Original maturity is the time from a bond's issue date to its stated maturity date.
Original maturity is the length of time from a bond’s issue date to its stated maturity date. It describes the bond’s initial term when issued, not the remaining time an investor has today.
Original maturity is fixed at issuance. Remaining term to maturity declines as time passes.
For a bond issued on January 1, 2026 and scheduled to mature on January 1, 2036, the original maturity is 10 years.
| Concept | Measures | Example |
|---|---|---|
| Original maturity | Issue date to stated maturity date | A 10-year note issued in 2026 and maturing in 2036 has a 10-year original maturity. |
| Remaining maturity | Today to stated maturity date | If today is 2031, that same note has about 5 years remaining. |
| Effective maturity | Practical repayment horizon after calls, puts, amortization, or prepayments | A callable bond may have a shorter effective horizon than its final maturity. |
Original maturity affects how markets classify a bond at issuance.
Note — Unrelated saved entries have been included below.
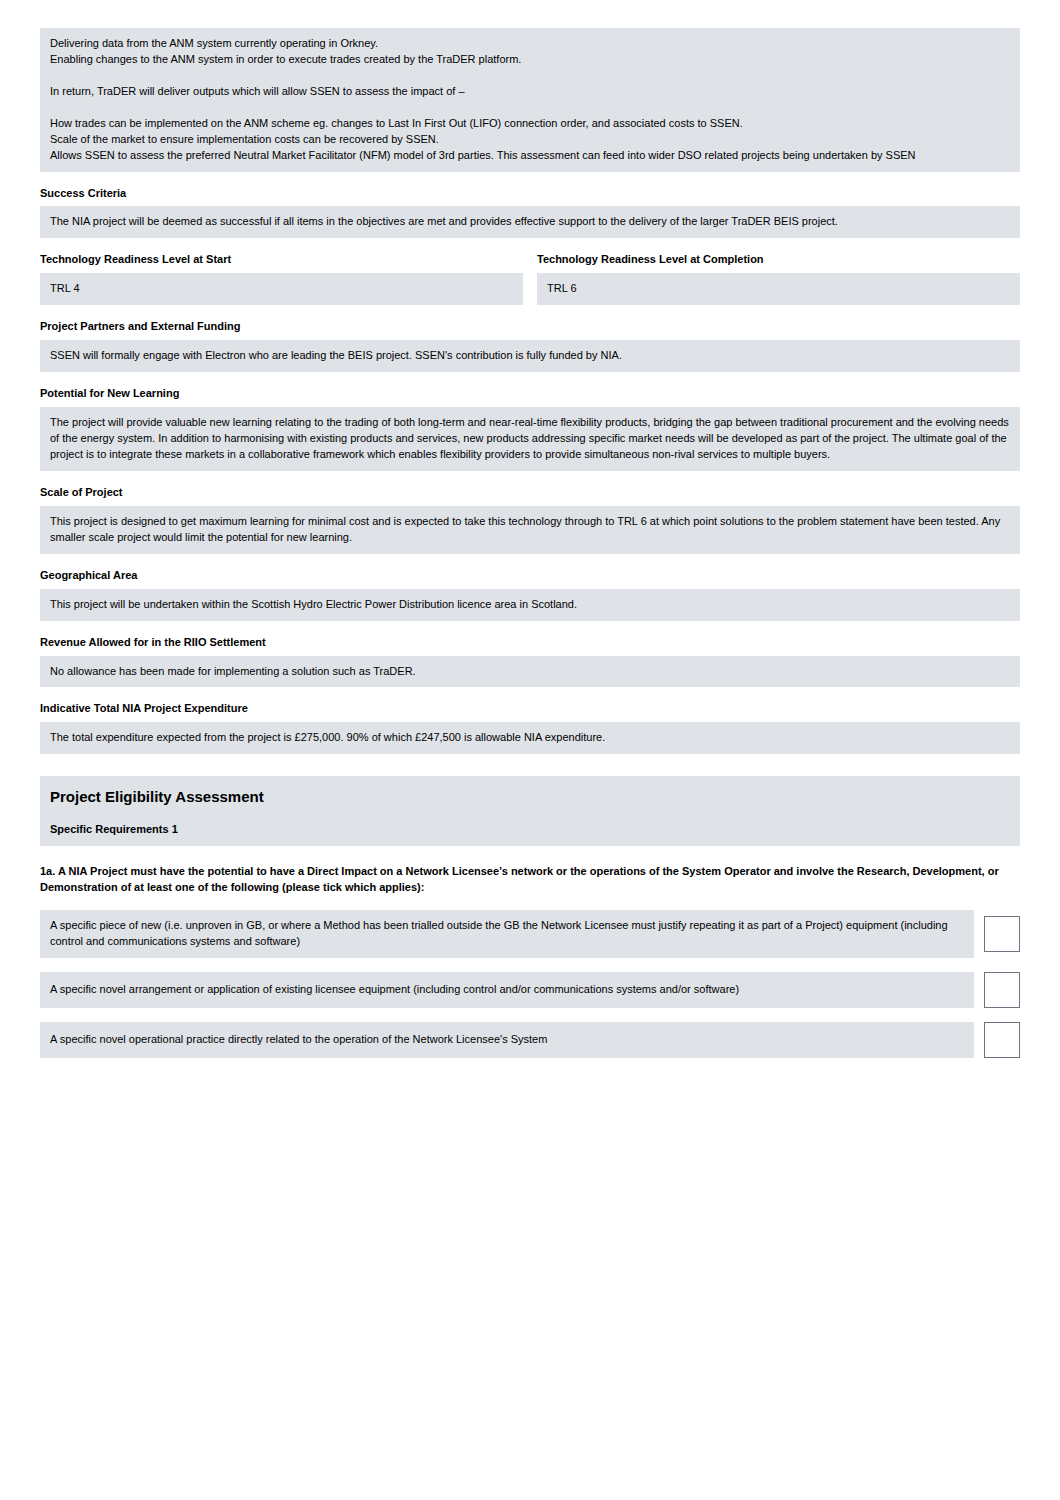Delivering data from the ANM system currently operating in Orkney.
Enabling changes to the ANM system in order to execute trades created by the TraDER platform.
In return, TraDER will deliver outputs which will allow SSEN to assess the impact of –
How trades can be implemented on the ANM scheme eg. changes to Last In First Out (LIFO) connection order, and associated costs to SSEN.
Scale of the market to ensure implementation costs can be recovered by SSEN.
Allows SSEN to assess the preferred Neutral Market Facilitator (NFM) model of 3rd parties. This assessment can feed into wider DSO related projects being undertaken by SSEN
Success Criteria
The NIA project will be deemed as successful if all items in the objectives are met and provides effective support to the delivery of the larger TraDER BEIS project.
Technology Readiness Level at Start
TRL 4
Technology Readiness Level at Completion
TRL 6
Project Partners and External Funding
SSEN will formally engage with Electron who are leading the BEIS project. SSEN's contribution is fully funded by NIA.
Potential for New Learning
The project will provide valuable new learning relating to the trading of both long-term and near-real-time flexibility products, bridging the gap between traditional procurement and the evolving needs of the energy system. In addition to harmonising with existing products and services, new products addressing specific market needs will be developed as part of the project. The ultimate goal of the project is to integrate these markets in a collaborative framework which enables flexibility providers to provide simultaneous non-rival services to multiple buyers.
Scale of Project
This project is designed to get maximum learning for minimal cost and is expected to take this technology through to TRL 6 at which point solutions to the problem statement have been tested. Any smaller scale project would limit the potential for new learning.
Geographical Area
This project will be undertaken within the Scottish Hydro Electric Power Distribution licence area in Scotland.
Revenue Allowed for in the RIIO Settlement
No allowance has been made for implementing a solution such as TraDER.
Indicative Total NIA Project Expenditure
The total expenditure expected from the project is £275,000. 90% of which £247,500 is allowable NIA expenditure.
Project Eligibility Assessment
Specific Requirements 1
1a. A NIA Project must have the potential to have a Direct Impact on a Network Licensee’s network or the operations of the System Operator and involve the Research, Development, or Demonstration of at least one of the following (please tick which applies):
A specific piece of new (i.e. unproven in GB, or where a Method has been trialled outside the GB the Network Licensee must justify repeating it as part of a Project) equipment (including control and communications systems and software)
A specific novel arrangement or application of existing licensee equipment (including control and/or communications systems and/or software)
A specific novel operational practice directly related to the operation of the Network Licensee's System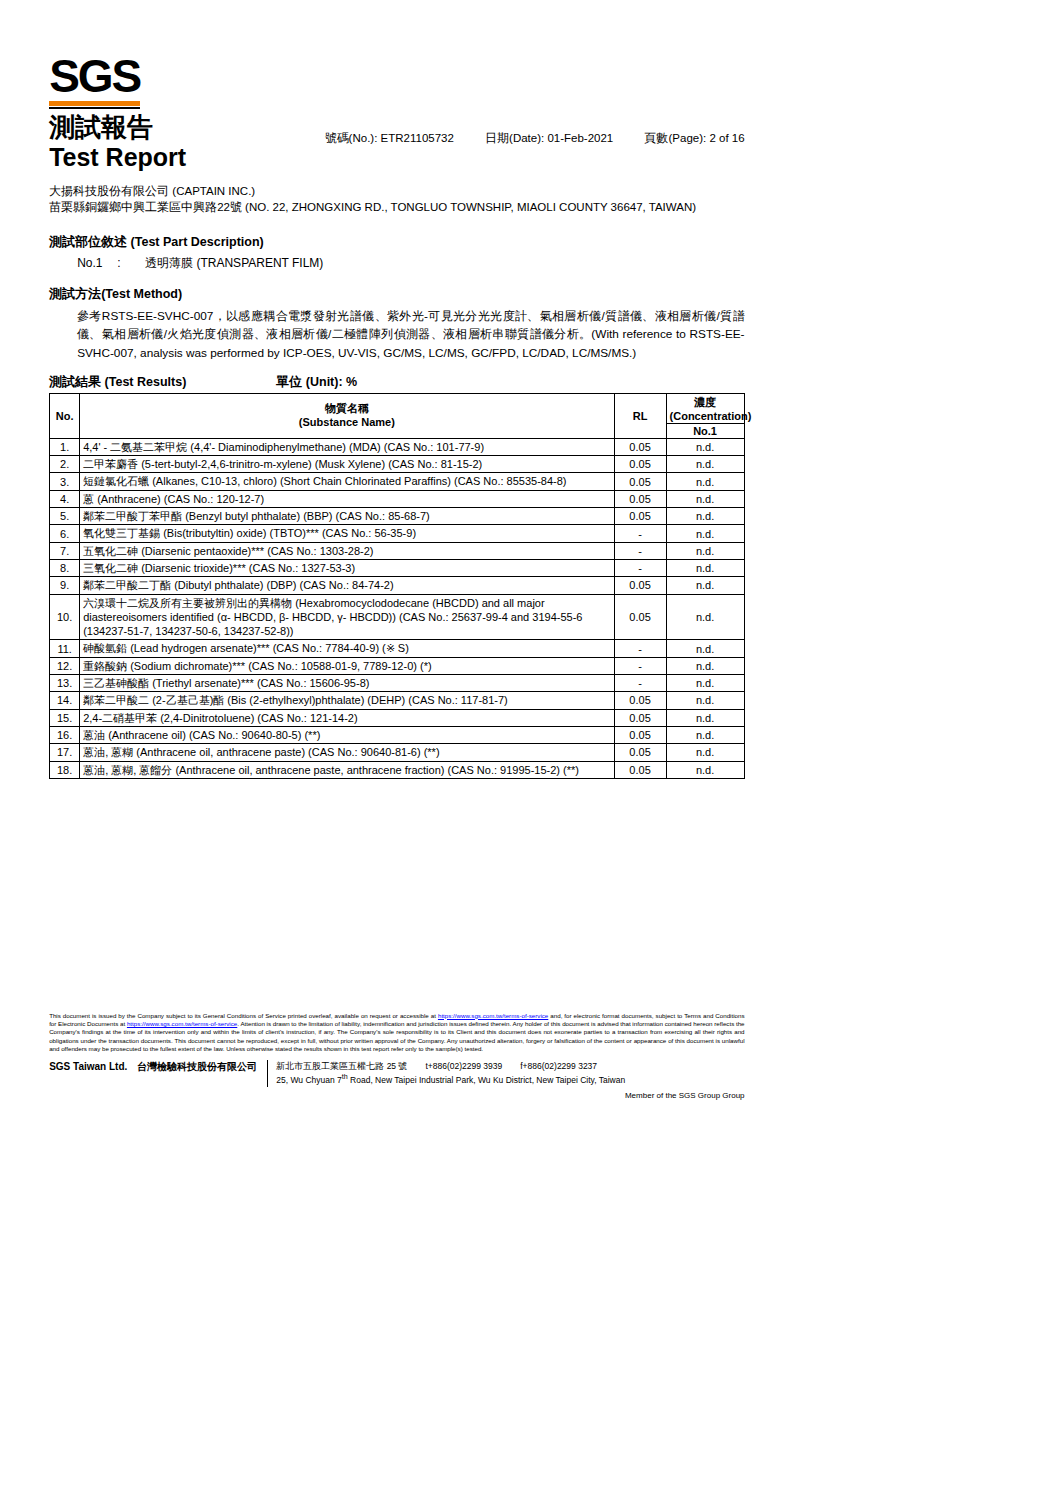SGS
測試報告
Test Report
號碼(No.): ETR21105732 日期(Date): 01-Feb-2021 頁數(Page): 2 of 16
大揚科技股份有限公司 (CAPTAIN INC.)
苗栗縣銅鑼鄉中興工業區中興路22號 (NO. 22, ZHONGXING RD., TONGLUO TOWNSHIP, MIAOLI COUNTY 36647, TAIWAN)
測試部位敘述 (Test Part Description)
No.1: 透明薄膜 (TRANSPARENT FILM)
測試方法(Test Method)
參考RSTS-EE-SVHC-007，以感應耦合電漿發射光譜儀、紫外光-可見光分光光度計、氣相層析儀/質譜儀、液相層析儀/質譜儀、氣相層析儀/火焰光度偵測器、液相層析儀/二極體陣列偵測器、液相層析串聯質譜儀分析。(With reference to RSTS-EE-SVHC-007, analysis was performed by ICP-OES, UV-VIS, GC/MS, LC/MS, GC/FPD, LC/DAD, LC/MS/MS.)
測試結果 (Test Results) 單位 (Unit): %
| No. | 物質名稱 (Substance Name) | RL | 濃度 (Concentration) |
| --- | --- | --- | --- |
| No.1 |
| 1. | 4,4' - 二氨基二苯甲烷 (4,4'- Diaminodiphenylmethane) (MDA) (CAS No.: 101-77-9) | 0.05 | n.d. |
| 2. | 二甲苯麝香 (5-tert-butyl-2,4,6-trinitro-m-xylene) (Musk Xylene) (CAS No.: 81-15-2) | 0.05 | n.d. |
| 3. | 短鏈氯化石蠟 (Alkanes, C10-13, chloro) (Short Chain Chlorinated Paraffins) (CAS No.: 85535-84-8) | 0.05 | n.d. |
| 4. | 蒽 (Anthracene) (CAS No.: 120-12-7) | 0.05 | n.d. |
| 5. | 鄰苯二甲酸丁苯甲酯 (Benzyl butyl phthalate) (BBP) (CAS No.: 85-68-7) | 0.05 | n.d. |
| 6. | 氧化雙三丁基錫 (Bis(tributyltin) oxide) (TBTO)*** (CAS No.: 56-35-9) | - | n.d. |
| 7. | 五氧化二砷 (Diarsenic pentaoxide)*** (CAS No.: 1303-28-2) | - | n.d. |
| 8. | 三氧化二砷 (Diarsenic trioxide)*** (CAS No.: 1327-53-3) | - | n.d. |
| 9. | 鄰苯二甲酸二丁酯 (Dibutyl phthalate) (DBP) (CAS No.: 84-74-2) | 0.05 | n.d. |
| 10. | 六溴環十二烷及所有主要被辨別出的異構物 (Hexabromocyclododecane (HBCDD) and all major diastereoisomers identified (α- HBCDD, β- HBCDD, γ- HBCDD)) (CAS No.: 25637-99-4 and 3194-55-6 (134237-51-7, 134237-50-6, 134237-52-8)) | 0.05 | n.d. |
| 11. | 砷酸氫鉛 (Lead hydrogen arsenate)*** (CAS No.: 7784-40-9) (※ S) | - | n.d. |
| 12. | 重鉻酸鈉 (Sodium dichromate)*** (CAS No.: 10588-01-9, 7789-12-0) (*) | - | n.d. |
| 13. | 三乙基砷酸酯 (Triethyl arsenate)*** (CAS No.: 15606-95-8) | - | n.d. |
| 14. | 鄰苯二甲酸二 (2-乙基己基)酯 (Bis (2-ethylhexyl)phthalate) (DEHP) (CAS No.: 117-81-7) | 0.05 | n.d. |
| 15. | 2,4-二硝基甲苯 (2,4-Dinitrotoluene) (CAS No.: 121-14-2) | 0.05 | n.d. |
| 16. | 蒽油 (Anthracene oil) (CAS No.: 90640-80-5) (**) | 0.05 | n.d. |
| 17. | 蒽油, 蒽糊 (Anthracene oil, anthracene paste) (CAS No.: 90640-81-6) (**) | 0.05 | n.d. |
| 18. | 蒽油, 蒽糊, 蒽餾分 (Anthracene oil, anthracene paste, anthracene fraction) (CAS No.: 91995-15-2) (**) | 0.05 | n.d. |
This document is issued by the Company subject to its General Conditions of Service printed overleaf, available on request or accessible at https://www.sgs.com.tw/terms-of-service and, for electronic format documents, subject to Terms and Conditions for Electronic Documents at https://www.sgs.com.tw/terms-of-service. Attention is drawn to the limitation of liability, indemnification and jurisdiction issues defined therein. Any holder of this document is advised that information contained hereon reflects the Company's findings at the time of its intervention only and within the limits of client's instruction, if any. The Company's sole responsibility is to its Client and this document does not exonerate parties to a transaction from exercising all their rights and obligations under the transaction documents. This document cannot be reproduced, except in full, without prior written approval of the Company. Any unauthorized alteration, forgery or falsification of the content or appearance of this document is unlawful and offenders may be prosecuted to the fullest extent of the law. Unless otherwise stated the results shown in this test report refer only to the sample(s) tested.
SGS Taiwan Ltd.　台灣檢驗科技股份有限公司
新北市五股工業區五權七路 25 號　　t+886(02)2299 3939　　f+886(02)2299 3237
25, Wu Chyuan 7th Road, New Taipei Industrial Park, Wu Ku District, New Taipei City, Taiwan
Member of the SGS Group Group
For example, U.S. Treasury bills, notes, and bonds are partly distinguished by original maturity ranges. Corporate and municipal debt also use original maturity to describe financing horizon and debt-structure choices.
However, an investor buying in the secondary market usually cares more about remaining term, yield, duration, credit quality, liquidity, and call risk than the original maturity alone.
A company issued a 30-year bond in 2016 with a stated maturity in 2046. The original maturity is 30 years. If an investor buys the bond in 2036, the original maturity is still 30 years, but the remaining term to maturity is about 10 years. The investor’s rate risk should be assessed from the remaining cash flows, not from the original label alone.
Check the issue date, dated date if different, maturity date, first coupon date, settlement date, call schedule, amortization or sinking-fund terms, CUSIP-level description, final disclosure document, and whether the bond was purchased at issuance or in the secondary market.
TreasuryDirect marketable securities is useful for seeing how Treasury bills, notes, bonds, TIPS, and FRNs are grouped by maturity characteristics. Investor.gov’s bond overview provides beginner context on bond issue terms, maturity, and repayment risk.